* OPDRACHT A
Neem uit de tekst over gebiedsontzegging hieronder letterlijk het gedeelte over dat begint bij "in het geval de samenloop" en doorloopt tot en met "maatregel voorhanden is.".

* GEËXTRAHEERDE TEKST

* * * *

Artikel 5 Afzien van gebiedsontzegging

De burgemeester ziet in de volgende situaties af van het opleggen van een gebiedsontzegging:

  • a.

    in het geval de overlastgevende persoon direct na het optreden van de openbare orde verstorende handeling in hechtenis verblijft gedurende ten minste de periode waarvoor de gebiedsontzegging zou gelden in het geval de overlastgevende persoon niet in hechtenis zou verblijven;

  • b.

    in het geval de samenloop van strafrechtelijke maatregelen en bestuurlijke maatregelen volgens de burgemeester contraproductief is en de strafrechtelijke maatregel voor politie dan wel het Openbaar Ministerie de voorkeur geniet;

  • c.

    indien een andere volgens de burgemeester geschiktere bestuursrechtelijke maatregel voorhanden is.

 

 

Artikel 6 Informatieplicht

De politiechef van de Politie Eenheid Oost-Nederland informeert de burgemeester ieder kalenderjaar over alle in mandaat uitgereikte gebiedsontzeggingen als bedoeld in artikel 2.4.3 APV.

 

Artikel 7 Inwerkingtreding gebiedsontzegging

  • a.

    Een gebiedsontzegging treedt in werking op het moment dat het besluit aan de betrokkene wordt uitgereikt.

  • b.

    In afwijking van het eerste lid treedt een gebiedsontzegging die door toezending aan betrokkene bekend wordt gemaakt in werking op de dag na bekendmaking.

 

Artikel 8 Citeertitel

Deze beleidsregels kunnen worden aangehaald als “Beleidsregels gebiedsontzegging artikel 2.4.3 APV”.

 

Artikel 9 Inwerkingtreding

Dit besluit met de bijlagen 1 tot en met 4 treedt in werking op de dag na die van bekendmaking in het Gemeenteblad.

* * * *

* INVOERMATERIAAL
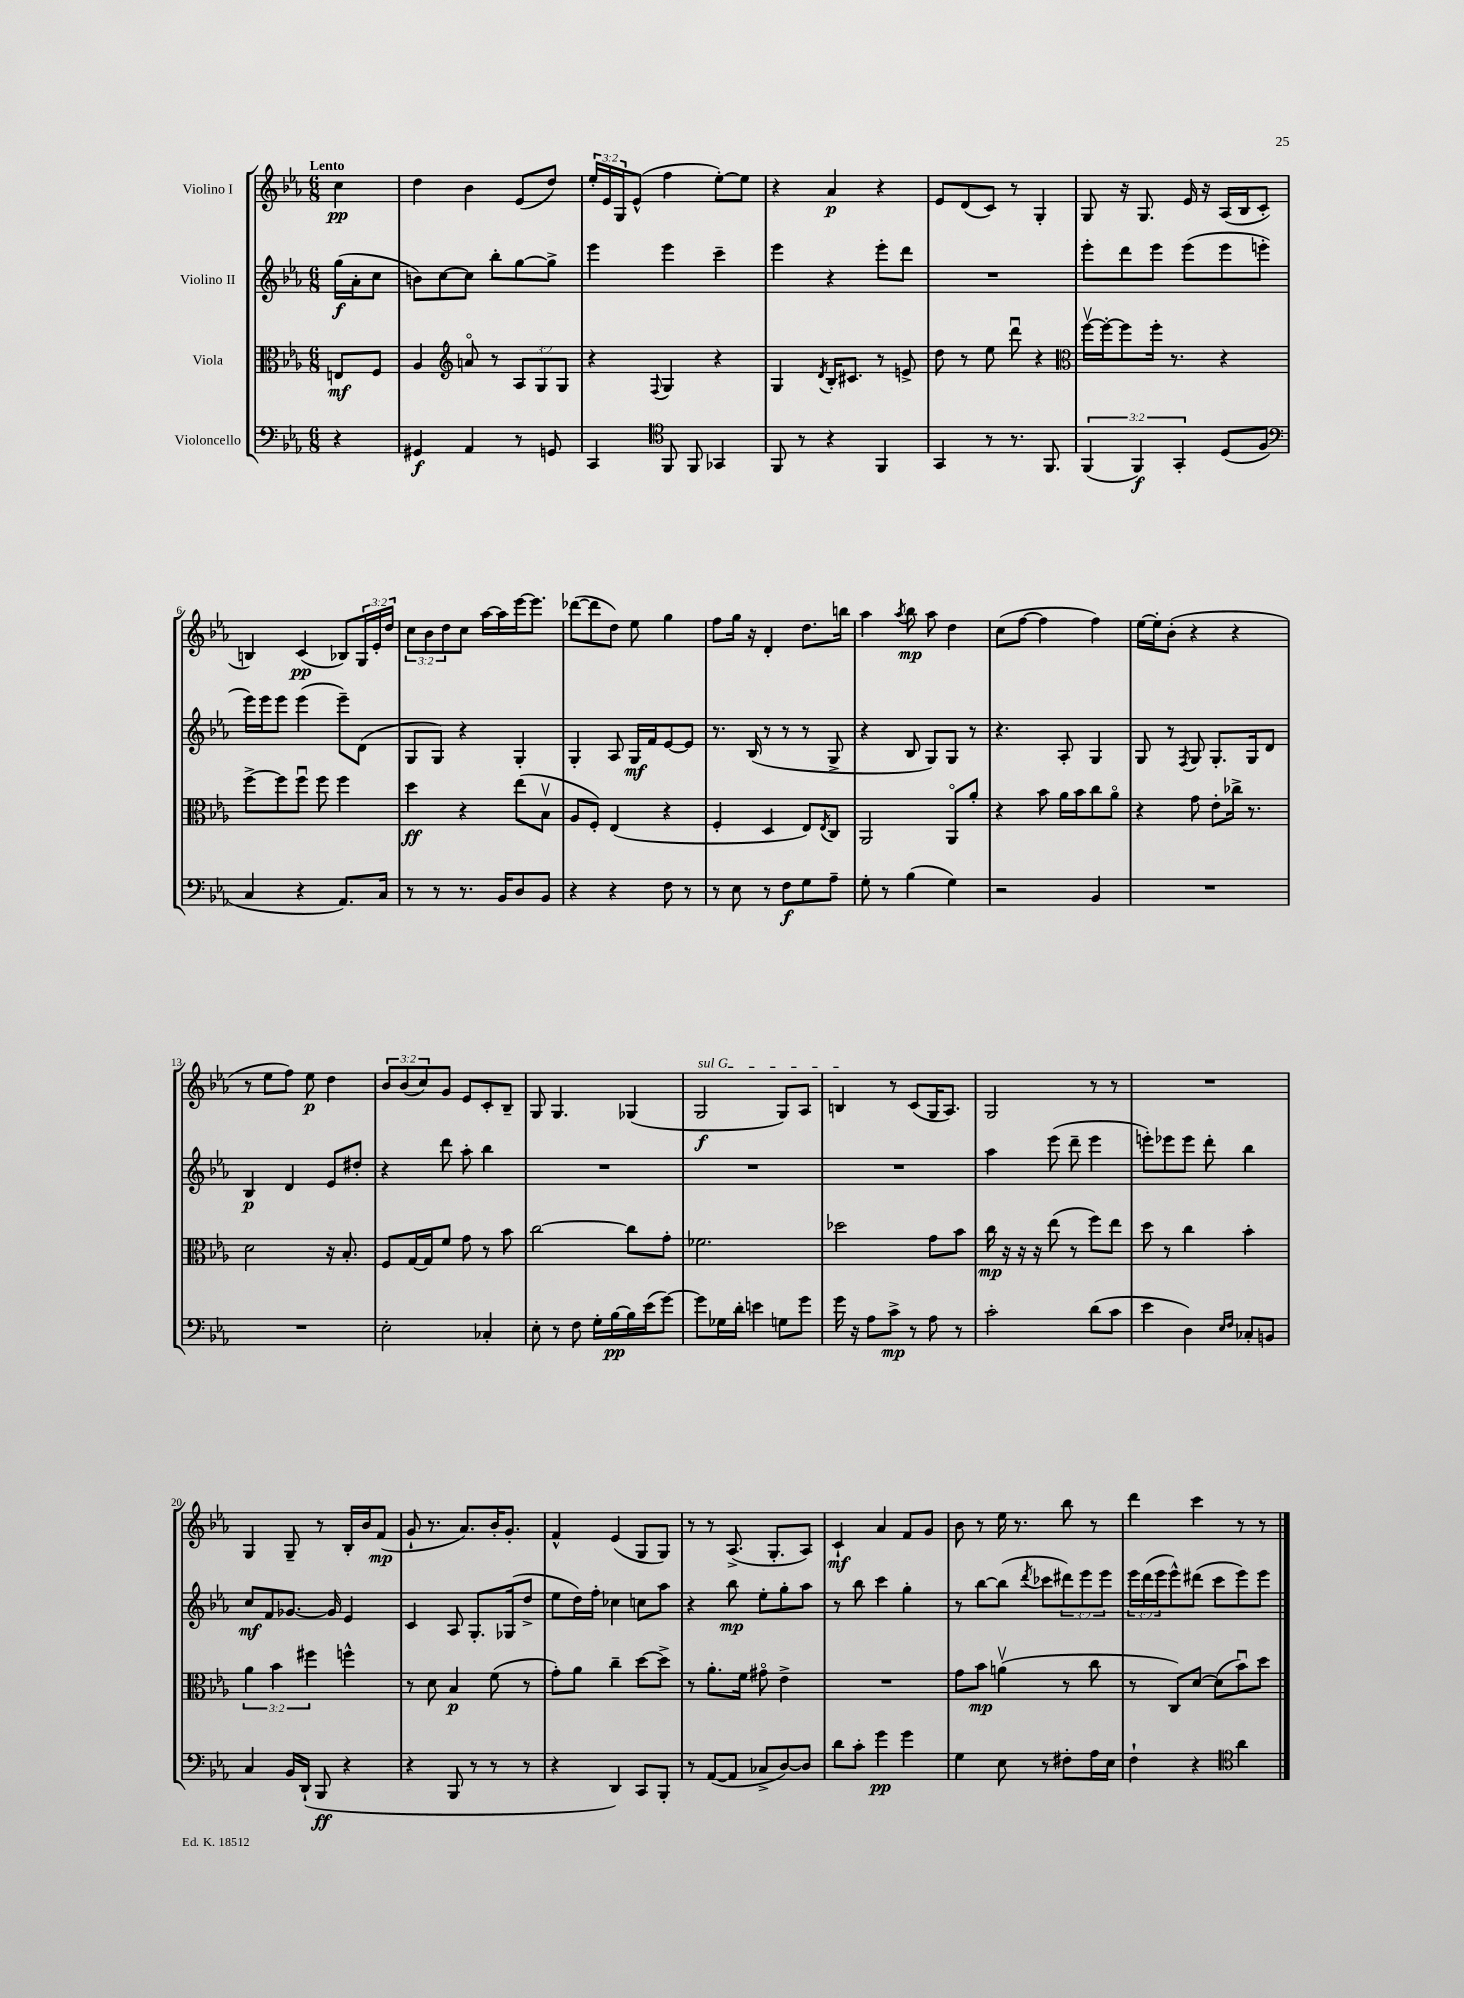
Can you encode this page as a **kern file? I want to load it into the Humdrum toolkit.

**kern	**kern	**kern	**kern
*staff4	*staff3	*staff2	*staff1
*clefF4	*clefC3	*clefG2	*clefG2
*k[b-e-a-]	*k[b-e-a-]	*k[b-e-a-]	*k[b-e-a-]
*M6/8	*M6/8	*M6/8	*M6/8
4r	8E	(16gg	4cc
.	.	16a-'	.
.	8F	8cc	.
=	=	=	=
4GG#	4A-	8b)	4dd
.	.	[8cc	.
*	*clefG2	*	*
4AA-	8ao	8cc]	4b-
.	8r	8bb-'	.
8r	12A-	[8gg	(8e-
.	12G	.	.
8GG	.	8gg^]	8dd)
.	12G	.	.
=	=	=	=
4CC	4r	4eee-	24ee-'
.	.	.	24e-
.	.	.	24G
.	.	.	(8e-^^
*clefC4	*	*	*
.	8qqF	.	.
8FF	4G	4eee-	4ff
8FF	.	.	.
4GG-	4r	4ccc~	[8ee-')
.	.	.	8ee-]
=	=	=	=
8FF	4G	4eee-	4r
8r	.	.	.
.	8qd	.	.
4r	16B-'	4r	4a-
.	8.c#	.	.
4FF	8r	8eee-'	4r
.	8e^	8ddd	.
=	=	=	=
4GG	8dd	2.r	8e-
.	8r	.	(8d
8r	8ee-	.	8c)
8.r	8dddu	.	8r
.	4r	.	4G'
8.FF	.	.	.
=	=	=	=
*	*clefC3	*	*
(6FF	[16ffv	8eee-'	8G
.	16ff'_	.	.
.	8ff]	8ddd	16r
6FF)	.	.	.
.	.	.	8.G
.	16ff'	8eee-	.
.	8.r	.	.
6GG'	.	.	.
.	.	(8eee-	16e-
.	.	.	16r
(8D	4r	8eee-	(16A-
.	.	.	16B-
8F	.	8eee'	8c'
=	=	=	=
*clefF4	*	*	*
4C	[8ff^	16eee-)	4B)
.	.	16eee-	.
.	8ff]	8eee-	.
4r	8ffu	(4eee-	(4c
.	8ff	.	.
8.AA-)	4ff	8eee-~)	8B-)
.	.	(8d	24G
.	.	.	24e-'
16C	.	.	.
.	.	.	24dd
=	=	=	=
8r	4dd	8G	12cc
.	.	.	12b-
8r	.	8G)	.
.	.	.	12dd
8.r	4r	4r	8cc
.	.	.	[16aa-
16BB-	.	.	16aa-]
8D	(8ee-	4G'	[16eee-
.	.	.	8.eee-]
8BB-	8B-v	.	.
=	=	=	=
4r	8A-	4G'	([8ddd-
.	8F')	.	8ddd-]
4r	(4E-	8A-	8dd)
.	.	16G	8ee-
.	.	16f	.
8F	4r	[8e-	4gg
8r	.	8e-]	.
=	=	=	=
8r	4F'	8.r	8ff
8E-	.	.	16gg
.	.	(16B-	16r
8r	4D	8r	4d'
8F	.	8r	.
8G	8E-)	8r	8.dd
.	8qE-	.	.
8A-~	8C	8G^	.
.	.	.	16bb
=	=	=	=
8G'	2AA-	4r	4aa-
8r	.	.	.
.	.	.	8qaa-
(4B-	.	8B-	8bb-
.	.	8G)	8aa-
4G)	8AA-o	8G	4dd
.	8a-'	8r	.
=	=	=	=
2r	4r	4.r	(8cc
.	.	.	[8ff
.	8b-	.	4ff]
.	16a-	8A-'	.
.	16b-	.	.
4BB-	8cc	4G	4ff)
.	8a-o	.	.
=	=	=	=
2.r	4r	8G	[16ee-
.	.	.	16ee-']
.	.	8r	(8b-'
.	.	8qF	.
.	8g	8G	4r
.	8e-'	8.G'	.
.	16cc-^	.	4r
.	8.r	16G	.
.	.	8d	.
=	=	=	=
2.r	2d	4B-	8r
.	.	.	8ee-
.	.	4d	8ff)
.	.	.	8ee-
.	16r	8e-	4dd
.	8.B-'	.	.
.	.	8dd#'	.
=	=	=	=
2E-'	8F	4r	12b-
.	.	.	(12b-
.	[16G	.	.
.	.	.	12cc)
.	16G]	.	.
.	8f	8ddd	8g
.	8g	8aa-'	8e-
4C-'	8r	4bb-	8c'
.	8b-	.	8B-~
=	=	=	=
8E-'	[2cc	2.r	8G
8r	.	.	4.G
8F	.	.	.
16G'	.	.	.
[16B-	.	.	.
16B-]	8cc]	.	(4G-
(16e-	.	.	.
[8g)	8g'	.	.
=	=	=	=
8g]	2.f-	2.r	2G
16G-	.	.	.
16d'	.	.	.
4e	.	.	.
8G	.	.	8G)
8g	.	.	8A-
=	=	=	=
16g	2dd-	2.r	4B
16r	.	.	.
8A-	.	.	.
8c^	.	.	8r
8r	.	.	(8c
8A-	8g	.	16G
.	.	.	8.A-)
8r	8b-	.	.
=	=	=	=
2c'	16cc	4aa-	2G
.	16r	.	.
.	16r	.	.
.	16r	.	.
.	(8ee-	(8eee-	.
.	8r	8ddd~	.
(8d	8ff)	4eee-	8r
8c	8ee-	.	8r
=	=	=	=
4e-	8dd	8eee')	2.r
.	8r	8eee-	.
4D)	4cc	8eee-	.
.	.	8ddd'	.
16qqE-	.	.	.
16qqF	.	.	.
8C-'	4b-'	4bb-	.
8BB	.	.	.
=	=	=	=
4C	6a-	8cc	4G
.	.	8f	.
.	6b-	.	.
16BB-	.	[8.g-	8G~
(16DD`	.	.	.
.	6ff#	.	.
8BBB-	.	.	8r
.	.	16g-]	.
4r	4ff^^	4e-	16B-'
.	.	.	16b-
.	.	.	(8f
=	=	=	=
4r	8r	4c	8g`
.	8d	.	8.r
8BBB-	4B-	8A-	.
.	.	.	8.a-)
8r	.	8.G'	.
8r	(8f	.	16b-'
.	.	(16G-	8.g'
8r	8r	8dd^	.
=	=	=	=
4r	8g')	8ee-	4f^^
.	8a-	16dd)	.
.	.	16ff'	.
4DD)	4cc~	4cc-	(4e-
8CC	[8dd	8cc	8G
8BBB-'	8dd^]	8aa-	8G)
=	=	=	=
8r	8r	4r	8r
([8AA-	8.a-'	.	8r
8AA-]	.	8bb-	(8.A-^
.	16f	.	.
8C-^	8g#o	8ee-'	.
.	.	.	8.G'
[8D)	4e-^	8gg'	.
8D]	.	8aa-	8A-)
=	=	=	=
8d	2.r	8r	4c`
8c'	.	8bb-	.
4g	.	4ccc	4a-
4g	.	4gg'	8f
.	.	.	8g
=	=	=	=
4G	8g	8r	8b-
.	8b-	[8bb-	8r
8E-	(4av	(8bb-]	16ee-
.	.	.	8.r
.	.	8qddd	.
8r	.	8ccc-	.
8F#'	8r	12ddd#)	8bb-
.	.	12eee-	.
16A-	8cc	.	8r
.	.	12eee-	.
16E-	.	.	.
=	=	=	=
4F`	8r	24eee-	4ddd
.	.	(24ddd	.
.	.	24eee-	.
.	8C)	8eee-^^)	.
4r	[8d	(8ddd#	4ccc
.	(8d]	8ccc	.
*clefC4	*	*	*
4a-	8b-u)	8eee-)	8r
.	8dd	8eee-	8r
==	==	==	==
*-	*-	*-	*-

* * * *

* OPDRACHT B
Tel de regels in de vermeldingen hierboven waarin de tekenreeks "kern" voorkomt, waarbij hoofdletters en kleine letters verschillend tellen. Geef uitsluitend het aantal.

* VERWACHT RESULTAAT A
in het geval de samenloop van strafrechtelijke maatregelen en bestuurlijke maatregelen volgens de burgemeester contraproductief is en de strafrechtelijke maatregel voor politie dan wel het Openbaar Ministerie de voorkeur geniet;

  • c.

    indien een andere volgens de burgemeester geschiktere bestuursrechtelijke maatregel voorhanden is.

* VERWACHT RESULTAAT B
2